## DIRECTIONS FOR THIS TASK
Using the string "witnessing" as the key, pull each matching line out of the records below.

┌────────

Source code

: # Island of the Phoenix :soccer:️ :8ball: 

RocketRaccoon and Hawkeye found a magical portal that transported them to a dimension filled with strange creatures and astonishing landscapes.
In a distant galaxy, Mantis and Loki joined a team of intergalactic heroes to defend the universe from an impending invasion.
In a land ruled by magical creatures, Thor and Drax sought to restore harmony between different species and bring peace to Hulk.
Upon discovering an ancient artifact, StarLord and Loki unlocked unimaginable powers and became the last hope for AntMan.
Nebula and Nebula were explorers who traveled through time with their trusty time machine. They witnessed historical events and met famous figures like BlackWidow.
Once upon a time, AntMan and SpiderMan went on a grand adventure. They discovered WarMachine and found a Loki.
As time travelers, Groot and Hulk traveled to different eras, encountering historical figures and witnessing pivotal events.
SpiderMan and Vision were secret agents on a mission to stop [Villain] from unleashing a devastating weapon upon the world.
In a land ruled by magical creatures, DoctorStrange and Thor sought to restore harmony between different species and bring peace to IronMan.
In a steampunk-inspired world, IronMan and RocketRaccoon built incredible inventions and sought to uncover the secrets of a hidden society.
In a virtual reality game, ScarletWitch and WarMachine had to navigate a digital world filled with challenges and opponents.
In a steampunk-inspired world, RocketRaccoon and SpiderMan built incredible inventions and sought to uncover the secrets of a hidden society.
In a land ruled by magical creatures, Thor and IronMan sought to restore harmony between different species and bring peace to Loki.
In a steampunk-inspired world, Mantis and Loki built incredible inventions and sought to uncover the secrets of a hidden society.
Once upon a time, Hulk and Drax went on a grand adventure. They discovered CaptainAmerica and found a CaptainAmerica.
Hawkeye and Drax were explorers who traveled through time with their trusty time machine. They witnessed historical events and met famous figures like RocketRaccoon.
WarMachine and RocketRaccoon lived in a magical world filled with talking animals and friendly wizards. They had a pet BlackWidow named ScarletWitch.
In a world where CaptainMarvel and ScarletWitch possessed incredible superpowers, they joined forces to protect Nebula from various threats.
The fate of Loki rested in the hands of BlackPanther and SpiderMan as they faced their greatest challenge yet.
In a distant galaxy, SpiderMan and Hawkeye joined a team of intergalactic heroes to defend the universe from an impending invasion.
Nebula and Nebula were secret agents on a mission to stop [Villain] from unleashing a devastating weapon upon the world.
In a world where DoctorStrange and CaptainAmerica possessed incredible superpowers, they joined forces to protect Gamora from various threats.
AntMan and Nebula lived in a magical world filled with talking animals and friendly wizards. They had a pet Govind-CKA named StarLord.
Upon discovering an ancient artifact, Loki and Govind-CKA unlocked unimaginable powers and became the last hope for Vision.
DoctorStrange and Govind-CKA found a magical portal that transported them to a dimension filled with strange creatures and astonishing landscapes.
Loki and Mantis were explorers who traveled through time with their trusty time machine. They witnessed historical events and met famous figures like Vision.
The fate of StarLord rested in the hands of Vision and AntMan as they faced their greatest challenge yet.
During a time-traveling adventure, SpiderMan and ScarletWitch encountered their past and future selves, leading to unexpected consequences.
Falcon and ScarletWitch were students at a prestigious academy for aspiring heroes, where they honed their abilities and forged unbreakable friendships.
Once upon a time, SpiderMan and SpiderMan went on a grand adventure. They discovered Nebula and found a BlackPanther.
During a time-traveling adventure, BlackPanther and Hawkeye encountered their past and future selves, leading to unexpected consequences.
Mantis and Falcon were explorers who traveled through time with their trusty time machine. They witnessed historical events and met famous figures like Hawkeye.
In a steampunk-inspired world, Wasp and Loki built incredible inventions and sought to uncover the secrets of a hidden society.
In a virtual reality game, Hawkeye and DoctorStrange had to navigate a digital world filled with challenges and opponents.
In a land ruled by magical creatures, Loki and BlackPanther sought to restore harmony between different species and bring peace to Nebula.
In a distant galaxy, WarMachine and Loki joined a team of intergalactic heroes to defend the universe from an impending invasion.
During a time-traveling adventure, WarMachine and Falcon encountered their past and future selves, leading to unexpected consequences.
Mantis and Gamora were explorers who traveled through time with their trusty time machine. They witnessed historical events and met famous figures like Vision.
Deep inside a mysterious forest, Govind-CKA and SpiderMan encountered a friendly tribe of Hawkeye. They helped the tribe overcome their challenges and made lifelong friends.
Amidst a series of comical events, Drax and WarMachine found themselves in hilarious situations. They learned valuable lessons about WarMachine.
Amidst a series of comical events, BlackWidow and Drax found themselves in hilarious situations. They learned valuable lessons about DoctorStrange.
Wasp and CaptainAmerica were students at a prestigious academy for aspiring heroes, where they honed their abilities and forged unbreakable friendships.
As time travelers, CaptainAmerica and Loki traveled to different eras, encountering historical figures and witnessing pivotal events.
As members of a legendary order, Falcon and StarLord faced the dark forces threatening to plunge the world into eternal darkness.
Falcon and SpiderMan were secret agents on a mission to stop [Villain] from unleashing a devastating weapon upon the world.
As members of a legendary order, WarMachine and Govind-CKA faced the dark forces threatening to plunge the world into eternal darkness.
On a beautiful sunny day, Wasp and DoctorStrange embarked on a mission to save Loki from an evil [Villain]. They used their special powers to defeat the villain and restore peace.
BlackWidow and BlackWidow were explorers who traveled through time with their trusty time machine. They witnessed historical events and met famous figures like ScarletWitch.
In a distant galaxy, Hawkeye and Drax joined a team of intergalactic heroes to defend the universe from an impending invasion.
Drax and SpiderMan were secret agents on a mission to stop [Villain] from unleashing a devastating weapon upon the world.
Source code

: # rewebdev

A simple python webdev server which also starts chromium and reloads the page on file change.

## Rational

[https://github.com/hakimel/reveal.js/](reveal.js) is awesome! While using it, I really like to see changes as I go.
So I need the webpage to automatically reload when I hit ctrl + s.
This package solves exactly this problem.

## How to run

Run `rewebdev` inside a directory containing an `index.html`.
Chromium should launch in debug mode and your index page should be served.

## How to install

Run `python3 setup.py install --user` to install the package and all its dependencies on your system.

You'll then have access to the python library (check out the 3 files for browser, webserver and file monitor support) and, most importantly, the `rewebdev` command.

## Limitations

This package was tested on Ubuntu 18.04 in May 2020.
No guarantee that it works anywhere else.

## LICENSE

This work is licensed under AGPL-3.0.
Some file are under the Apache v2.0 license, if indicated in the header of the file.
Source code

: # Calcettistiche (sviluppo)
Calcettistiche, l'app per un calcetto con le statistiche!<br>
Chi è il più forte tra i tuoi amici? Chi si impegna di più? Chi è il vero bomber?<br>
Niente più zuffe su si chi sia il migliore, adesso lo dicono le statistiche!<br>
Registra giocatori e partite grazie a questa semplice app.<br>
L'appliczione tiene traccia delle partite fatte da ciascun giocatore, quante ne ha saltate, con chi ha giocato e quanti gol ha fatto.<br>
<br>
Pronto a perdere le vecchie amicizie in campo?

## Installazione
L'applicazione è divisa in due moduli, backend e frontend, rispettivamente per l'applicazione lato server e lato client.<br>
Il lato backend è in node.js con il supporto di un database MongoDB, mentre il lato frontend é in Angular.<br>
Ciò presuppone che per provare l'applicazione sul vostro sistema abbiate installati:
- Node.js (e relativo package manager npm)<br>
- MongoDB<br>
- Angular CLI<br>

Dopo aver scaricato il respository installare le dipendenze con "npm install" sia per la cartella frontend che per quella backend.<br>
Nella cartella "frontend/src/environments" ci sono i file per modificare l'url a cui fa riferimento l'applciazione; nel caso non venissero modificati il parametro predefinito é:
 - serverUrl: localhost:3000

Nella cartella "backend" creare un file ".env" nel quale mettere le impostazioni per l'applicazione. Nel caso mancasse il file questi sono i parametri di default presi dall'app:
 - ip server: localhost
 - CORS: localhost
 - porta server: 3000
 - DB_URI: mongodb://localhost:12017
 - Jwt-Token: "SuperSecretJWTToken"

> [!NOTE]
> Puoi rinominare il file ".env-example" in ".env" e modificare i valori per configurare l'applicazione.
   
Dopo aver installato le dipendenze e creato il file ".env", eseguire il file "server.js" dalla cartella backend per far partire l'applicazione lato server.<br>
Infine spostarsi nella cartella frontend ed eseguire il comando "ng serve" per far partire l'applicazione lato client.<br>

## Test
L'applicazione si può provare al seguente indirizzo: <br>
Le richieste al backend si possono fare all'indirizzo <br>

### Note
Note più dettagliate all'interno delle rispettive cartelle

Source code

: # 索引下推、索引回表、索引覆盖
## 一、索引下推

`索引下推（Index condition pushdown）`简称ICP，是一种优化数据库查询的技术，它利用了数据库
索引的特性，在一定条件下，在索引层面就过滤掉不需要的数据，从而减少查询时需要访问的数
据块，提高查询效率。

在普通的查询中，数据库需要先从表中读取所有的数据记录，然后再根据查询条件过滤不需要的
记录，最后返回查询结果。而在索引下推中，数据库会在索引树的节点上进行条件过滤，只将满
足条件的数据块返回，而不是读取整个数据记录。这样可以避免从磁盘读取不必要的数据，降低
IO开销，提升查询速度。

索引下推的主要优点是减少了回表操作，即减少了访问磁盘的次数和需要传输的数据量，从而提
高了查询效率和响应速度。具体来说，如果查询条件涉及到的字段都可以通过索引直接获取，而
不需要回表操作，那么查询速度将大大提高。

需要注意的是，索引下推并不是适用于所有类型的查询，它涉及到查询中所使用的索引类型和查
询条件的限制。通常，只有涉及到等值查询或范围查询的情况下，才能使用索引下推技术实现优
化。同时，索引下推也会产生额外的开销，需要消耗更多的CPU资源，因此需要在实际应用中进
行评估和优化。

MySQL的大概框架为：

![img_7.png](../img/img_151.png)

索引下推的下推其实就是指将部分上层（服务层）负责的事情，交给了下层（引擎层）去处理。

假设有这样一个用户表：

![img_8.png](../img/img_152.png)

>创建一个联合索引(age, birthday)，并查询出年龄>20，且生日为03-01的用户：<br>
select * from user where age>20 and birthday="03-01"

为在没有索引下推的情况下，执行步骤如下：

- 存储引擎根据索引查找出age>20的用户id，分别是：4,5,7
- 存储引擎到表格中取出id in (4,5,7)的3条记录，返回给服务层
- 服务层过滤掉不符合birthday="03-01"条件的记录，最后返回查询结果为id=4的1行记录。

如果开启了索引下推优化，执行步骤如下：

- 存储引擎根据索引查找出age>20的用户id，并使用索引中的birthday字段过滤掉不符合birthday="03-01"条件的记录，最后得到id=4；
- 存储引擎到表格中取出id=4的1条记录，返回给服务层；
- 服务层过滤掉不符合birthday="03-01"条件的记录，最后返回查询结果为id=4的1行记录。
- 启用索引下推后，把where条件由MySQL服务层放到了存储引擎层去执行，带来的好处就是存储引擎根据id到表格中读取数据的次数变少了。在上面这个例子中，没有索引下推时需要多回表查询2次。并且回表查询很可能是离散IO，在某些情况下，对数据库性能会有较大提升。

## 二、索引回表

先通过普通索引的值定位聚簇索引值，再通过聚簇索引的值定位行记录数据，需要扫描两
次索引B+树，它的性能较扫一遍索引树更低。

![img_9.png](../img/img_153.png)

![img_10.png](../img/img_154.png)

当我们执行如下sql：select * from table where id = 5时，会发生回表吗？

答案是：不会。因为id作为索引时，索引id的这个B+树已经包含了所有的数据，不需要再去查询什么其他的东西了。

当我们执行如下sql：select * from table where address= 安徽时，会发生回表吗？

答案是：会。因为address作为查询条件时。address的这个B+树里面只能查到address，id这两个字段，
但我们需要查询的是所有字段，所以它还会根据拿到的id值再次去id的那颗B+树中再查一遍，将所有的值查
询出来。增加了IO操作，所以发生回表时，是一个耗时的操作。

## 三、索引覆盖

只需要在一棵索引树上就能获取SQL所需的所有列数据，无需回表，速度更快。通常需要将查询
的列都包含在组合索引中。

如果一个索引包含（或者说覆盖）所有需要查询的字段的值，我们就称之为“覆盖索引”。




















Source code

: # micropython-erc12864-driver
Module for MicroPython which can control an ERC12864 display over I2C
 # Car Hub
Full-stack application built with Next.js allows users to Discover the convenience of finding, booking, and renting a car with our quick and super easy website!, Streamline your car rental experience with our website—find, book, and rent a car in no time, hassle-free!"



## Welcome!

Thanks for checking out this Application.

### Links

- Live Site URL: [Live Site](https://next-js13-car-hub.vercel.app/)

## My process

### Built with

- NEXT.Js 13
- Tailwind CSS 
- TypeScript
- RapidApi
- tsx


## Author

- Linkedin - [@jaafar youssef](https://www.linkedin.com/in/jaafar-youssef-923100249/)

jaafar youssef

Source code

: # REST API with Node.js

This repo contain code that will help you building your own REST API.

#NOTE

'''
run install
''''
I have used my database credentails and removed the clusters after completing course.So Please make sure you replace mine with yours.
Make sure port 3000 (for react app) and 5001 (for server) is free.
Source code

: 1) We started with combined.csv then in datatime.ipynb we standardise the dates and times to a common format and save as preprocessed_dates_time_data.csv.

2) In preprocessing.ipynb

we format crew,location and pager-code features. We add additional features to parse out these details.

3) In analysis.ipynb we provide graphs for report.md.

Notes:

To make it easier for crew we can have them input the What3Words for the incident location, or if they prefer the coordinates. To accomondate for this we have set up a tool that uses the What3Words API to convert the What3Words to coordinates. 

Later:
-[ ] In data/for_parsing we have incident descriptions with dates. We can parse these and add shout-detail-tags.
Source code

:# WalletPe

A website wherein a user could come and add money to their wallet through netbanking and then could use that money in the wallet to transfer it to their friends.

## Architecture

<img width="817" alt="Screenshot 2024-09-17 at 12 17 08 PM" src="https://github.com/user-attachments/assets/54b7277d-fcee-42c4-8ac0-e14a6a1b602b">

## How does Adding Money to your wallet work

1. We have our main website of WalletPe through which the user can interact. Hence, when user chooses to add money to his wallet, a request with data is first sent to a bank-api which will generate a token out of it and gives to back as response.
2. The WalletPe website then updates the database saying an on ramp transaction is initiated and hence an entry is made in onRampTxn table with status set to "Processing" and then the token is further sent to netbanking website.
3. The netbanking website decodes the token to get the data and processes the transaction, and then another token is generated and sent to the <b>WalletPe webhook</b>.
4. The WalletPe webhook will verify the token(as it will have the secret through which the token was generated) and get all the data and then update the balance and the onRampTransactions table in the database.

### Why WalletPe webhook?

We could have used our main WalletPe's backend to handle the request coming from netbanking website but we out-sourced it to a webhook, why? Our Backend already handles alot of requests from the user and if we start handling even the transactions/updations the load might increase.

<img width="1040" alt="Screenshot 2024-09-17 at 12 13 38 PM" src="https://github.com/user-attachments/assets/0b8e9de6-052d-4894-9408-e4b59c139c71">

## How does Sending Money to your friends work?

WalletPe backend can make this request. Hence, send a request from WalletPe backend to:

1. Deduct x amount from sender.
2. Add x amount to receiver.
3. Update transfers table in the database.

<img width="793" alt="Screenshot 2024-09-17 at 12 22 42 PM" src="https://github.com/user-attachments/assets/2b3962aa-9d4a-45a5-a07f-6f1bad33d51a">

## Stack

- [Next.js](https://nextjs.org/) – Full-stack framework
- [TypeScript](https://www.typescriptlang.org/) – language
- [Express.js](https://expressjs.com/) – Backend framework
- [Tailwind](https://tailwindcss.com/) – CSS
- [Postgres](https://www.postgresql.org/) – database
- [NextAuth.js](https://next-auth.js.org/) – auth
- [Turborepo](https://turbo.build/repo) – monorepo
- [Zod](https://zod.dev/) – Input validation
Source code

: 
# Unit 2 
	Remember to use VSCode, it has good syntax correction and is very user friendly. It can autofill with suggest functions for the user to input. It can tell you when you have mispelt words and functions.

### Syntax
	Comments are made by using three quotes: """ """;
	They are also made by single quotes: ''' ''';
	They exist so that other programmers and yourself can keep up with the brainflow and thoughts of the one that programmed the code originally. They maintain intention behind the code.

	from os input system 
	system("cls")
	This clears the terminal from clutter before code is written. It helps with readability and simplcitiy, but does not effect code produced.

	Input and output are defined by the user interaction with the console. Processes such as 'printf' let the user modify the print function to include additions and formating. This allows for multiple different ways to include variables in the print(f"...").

└────────

## WRITTEN SOLUTION
As time travelers, Groot and Hulk traveled to different eras, encountering historical figures and witnessing pivotal events.
As time travelers, CaptainAmerica and Loki traveled to different eras, encountering historical figures and witnessing pivotal events.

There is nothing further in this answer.